[DIRECTIVE 1] Give the lines of the records as a JSON list of strings, one string per line and with blank lines omitted. Begin at the first line of the records and stop after the line containing "amig@ o un ser querido? ¡Puedes comprar".

━━━ GIVEN TEXT

What I want in a musical is song that makes me want to dance and at least one tune that will make me hum as I leave the theater. “Soft Power” doesn’t have that kind of musical enchantment powering it. The music is serviceable and it is nice to see an Asian man in a lead role–something more commonly seen on stage than in the movie theaters. But all that nice is not enough to make this a good or great musical. The best moment of the play is a sequence where DHH is observing Chinese news media totally oblivious to their cultural appropriation.

Yet what is clearest is that even as a second-generation American-born Chinese, DHH is mostly influenced by the North American culture that at once embraces him (as “Bruce Lee,” another American-born Chinese) and rejects him. Still, he doesn’t quite fit in with the modern China that has mostly left communism behind to embrace its own style of capitalism (“You must learn to think less like an American”).

━━━━━━

[DIRECTIVE 2] List every expression that appears within quotation marks in the review of "Soft Power."

━━━ INFORMATION

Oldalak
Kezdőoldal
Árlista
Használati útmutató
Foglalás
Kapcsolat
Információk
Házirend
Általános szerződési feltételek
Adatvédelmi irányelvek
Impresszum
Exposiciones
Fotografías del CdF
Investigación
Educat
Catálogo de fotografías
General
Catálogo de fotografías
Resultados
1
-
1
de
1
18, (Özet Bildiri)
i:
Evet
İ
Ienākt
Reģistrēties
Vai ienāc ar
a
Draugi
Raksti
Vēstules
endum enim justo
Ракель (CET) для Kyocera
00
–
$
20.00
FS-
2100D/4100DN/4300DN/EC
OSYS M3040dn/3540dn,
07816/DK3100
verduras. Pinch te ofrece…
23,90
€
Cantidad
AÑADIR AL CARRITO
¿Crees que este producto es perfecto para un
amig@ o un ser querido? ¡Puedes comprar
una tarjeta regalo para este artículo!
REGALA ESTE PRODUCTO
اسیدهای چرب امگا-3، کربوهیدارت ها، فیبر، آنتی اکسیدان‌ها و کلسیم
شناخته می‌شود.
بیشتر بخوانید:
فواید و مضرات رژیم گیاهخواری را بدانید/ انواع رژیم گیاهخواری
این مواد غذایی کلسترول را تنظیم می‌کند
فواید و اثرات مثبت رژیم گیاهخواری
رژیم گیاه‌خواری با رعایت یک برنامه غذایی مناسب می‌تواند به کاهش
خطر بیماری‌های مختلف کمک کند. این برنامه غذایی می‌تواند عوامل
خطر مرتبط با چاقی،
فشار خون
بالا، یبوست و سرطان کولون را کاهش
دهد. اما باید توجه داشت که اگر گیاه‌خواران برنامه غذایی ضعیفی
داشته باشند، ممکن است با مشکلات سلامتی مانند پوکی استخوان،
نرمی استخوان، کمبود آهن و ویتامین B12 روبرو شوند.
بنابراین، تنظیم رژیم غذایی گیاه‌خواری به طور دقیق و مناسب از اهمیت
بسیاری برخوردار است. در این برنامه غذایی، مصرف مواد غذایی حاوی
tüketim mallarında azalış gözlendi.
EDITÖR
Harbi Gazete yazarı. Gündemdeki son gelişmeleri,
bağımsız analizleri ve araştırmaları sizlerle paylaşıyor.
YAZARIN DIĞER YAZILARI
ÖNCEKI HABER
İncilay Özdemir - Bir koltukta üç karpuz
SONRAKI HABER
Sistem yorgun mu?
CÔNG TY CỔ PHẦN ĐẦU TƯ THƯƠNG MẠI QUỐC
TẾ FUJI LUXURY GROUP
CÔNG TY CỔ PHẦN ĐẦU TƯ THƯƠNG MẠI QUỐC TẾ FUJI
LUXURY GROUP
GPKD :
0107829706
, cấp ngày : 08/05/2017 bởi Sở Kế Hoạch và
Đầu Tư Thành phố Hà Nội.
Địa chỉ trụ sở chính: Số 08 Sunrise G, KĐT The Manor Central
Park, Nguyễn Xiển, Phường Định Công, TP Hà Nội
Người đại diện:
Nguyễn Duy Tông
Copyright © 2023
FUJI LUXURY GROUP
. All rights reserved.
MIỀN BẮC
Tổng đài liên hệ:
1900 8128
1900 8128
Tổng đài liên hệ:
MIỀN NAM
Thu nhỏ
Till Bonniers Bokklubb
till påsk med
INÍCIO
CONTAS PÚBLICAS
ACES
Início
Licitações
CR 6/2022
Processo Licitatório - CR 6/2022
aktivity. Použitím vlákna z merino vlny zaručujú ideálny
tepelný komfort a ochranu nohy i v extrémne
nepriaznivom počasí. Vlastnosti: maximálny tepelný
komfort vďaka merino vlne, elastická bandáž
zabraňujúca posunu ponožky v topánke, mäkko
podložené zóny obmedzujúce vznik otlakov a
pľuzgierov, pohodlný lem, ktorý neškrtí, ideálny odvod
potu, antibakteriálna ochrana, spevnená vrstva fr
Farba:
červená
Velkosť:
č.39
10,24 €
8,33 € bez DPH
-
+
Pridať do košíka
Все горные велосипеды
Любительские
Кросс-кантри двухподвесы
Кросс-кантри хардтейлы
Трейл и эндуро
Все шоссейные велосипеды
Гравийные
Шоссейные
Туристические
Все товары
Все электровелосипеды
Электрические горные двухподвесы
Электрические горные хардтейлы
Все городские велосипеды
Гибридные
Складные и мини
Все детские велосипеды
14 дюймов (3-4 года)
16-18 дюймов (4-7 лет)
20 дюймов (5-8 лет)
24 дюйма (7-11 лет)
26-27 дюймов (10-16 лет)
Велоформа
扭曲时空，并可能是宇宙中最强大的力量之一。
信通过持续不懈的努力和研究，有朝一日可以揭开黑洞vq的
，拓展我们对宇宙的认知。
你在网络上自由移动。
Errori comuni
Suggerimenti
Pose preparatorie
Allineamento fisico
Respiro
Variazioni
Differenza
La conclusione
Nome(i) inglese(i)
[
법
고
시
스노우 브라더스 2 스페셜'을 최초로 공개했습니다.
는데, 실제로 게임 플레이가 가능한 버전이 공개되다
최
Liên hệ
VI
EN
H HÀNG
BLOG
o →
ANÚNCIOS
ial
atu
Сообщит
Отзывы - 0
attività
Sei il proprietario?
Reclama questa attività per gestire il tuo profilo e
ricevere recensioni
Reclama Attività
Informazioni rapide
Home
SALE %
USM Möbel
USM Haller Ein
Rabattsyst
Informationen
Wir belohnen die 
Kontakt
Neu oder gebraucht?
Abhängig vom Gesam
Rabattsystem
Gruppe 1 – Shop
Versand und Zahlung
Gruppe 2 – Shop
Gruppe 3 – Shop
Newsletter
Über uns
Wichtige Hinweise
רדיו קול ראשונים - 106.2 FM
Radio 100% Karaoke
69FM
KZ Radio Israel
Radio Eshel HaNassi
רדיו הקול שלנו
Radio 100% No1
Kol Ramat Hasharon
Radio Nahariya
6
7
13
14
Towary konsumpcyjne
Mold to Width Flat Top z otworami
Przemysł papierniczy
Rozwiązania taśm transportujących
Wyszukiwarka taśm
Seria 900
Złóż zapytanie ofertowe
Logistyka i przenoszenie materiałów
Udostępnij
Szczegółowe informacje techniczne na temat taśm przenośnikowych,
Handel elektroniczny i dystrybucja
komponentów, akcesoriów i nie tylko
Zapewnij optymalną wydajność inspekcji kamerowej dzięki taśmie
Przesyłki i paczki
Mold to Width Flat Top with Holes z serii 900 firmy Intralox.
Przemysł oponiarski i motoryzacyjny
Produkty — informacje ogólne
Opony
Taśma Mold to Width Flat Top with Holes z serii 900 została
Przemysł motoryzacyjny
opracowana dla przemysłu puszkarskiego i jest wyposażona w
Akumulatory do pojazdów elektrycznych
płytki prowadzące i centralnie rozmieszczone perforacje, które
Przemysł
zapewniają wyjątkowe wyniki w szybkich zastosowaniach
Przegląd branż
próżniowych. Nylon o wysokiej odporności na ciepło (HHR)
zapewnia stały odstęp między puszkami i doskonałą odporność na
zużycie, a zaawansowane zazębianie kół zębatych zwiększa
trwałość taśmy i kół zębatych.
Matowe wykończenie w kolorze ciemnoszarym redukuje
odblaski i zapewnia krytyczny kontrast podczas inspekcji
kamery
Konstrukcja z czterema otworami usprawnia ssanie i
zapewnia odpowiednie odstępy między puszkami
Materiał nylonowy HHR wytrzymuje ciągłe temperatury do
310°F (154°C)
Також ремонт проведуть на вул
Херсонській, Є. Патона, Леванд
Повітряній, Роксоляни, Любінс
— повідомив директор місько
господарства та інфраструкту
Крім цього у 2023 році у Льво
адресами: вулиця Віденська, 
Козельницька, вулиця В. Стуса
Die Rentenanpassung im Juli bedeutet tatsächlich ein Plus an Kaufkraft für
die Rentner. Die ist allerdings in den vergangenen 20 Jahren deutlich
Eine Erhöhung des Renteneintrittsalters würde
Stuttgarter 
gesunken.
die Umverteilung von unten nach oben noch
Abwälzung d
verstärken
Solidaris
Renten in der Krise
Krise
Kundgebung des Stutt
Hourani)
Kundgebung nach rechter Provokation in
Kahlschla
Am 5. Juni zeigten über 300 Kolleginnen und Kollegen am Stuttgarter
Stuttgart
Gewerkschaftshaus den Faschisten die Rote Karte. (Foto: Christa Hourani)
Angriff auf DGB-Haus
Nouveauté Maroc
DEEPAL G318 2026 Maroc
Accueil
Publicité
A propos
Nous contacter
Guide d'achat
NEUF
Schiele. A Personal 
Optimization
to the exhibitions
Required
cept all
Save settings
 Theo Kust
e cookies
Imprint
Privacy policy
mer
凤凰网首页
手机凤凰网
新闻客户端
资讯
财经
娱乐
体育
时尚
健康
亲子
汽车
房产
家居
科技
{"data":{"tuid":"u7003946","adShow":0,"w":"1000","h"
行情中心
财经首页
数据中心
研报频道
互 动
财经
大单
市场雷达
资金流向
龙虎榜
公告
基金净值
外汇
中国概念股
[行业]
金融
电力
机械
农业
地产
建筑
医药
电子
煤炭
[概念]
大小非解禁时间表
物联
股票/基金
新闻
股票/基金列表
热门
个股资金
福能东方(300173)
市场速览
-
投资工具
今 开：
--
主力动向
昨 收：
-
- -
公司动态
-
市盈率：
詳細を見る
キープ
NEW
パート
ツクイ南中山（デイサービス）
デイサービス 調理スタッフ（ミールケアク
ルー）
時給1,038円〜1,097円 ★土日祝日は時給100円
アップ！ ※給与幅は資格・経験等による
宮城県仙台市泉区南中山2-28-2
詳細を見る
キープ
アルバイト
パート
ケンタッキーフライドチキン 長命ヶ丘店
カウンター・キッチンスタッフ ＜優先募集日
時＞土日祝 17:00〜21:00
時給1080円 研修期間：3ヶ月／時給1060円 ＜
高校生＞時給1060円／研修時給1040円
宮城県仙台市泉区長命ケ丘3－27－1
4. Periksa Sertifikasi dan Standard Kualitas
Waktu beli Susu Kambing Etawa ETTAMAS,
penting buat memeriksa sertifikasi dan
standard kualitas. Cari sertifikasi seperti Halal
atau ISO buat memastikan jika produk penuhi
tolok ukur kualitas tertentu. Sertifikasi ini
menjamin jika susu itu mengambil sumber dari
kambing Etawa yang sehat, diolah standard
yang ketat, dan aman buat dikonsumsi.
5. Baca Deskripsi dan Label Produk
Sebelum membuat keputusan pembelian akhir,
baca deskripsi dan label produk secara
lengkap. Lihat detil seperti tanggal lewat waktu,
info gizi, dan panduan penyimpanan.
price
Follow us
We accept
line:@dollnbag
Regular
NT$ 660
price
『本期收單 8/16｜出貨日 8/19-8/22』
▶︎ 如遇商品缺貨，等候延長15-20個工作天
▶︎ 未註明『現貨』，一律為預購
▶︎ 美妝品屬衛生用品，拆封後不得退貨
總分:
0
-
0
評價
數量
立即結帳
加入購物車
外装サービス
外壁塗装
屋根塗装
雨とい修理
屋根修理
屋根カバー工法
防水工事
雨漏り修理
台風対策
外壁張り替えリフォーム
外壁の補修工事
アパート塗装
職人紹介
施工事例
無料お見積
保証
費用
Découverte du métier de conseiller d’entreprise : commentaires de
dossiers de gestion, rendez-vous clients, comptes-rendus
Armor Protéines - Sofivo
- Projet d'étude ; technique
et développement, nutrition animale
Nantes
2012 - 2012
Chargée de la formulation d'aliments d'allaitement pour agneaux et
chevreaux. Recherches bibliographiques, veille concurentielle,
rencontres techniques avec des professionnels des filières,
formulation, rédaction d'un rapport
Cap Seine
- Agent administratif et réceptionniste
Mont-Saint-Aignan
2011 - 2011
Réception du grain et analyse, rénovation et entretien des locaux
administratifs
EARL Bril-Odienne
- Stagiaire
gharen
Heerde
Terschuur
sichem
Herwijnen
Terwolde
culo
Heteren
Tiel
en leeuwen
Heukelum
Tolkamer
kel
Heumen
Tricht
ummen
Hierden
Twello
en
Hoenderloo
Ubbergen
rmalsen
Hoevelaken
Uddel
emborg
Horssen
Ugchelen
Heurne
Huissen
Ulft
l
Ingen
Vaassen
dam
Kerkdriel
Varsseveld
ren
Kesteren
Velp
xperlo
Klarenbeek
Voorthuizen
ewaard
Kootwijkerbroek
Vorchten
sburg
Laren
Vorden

━━━━━━

[EXPECTED OUTPUT 1]
[
  "Oldalak",
  "Kezdőoldal",
  "Árlista",
  "Használati útmutató",
  "Foglalás",
  "Kapcsolat",
  "Információk",
  "Házirend",
  "Általános szerződési feltételek",
  "Adatvédelmi irányelvek",
  "Impresszum",
  "Exposiciones",
  "Fotografías del CdF",
  "Investigación",
  "Educat",
  "Catálogo de fotografías",
  "General",
  "Catálogo de fotografías",
  "Resultados",
  "1",
  "-",
  "1",
  "de",
  "1",
  "18, (Özet Bildiri)",
  "i:",
  "Evet",
  "İ",
  "Ienākt",
  "Reģistrēties",
  "Vai ienāc ar",
  "a",
  "Draugi",
  "Raksti",
  "Vēstules",
  "endum enim justo",
  "Ракель (CET) для Kyocera",
  "00",
  "–",
  "$",
  "20.00",
  "FS-",
  "2100D/4100DN/4300DN/EC",
  "OSYS M3040dn/3540dn,",
  "07816/DK3100",
  "verduras. Pinch te ofrece…",
  "23,90",
  "€",
  "Cantidad",
  "AÑADIR AL CARRITO",
  "¿Crees que este producto es perfecto para un",
  "amig@ o un ser querido? ¡Puedes comprar"
]

[EXPECTED OUTPUT 2]
- Soft Power
- Bruce Lee
- You must learn to think less like an American